Source texts of formatted documents
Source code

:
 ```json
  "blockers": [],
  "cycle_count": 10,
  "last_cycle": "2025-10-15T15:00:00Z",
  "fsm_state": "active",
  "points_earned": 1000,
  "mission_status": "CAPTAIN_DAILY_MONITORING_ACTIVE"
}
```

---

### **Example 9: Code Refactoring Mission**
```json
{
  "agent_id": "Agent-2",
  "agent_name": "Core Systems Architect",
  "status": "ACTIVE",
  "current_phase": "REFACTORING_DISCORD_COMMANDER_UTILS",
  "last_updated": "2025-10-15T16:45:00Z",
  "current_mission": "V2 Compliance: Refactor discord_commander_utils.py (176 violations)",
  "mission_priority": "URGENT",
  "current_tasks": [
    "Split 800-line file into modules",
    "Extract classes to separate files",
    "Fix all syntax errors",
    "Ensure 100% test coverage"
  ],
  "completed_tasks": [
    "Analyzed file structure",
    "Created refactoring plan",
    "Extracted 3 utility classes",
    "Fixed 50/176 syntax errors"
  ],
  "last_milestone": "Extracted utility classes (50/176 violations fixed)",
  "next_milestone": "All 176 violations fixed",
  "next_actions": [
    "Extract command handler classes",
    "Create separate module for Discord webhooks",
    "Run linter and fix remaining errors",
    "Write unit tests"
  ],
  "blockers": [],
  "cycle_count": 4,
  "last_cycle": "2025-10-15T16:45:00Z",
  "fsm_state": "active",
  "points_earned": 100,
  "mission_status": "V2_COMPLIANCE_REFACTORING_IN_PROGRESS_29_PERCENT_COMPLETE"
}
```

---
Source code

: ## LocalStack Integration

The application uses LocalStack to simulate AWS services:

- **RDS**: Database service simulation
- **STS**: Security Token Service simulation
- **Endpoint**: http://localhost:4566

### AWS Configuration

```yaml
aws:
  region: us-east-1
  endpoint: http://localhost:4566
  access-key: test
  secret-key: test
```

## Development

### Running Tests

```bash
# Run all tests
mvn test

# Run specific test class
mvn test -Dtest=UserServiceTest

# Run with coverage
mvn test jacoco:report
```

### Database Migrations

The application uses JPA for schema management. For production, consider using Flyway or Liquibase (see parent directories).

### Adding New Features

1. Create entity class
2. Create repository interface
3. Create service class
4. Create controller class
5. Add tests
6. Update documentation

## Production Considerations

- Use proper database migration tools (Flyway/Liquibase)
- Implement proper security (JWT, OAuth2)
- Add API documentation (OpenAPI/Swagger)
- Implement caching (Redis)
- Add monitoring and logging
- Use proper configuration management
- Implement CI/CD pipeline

__Task requirements__:
Collect from the data above every line that includes "coverage".

__Solved exercise__:
    "Ensure 100% test coverage"
# Run with coverage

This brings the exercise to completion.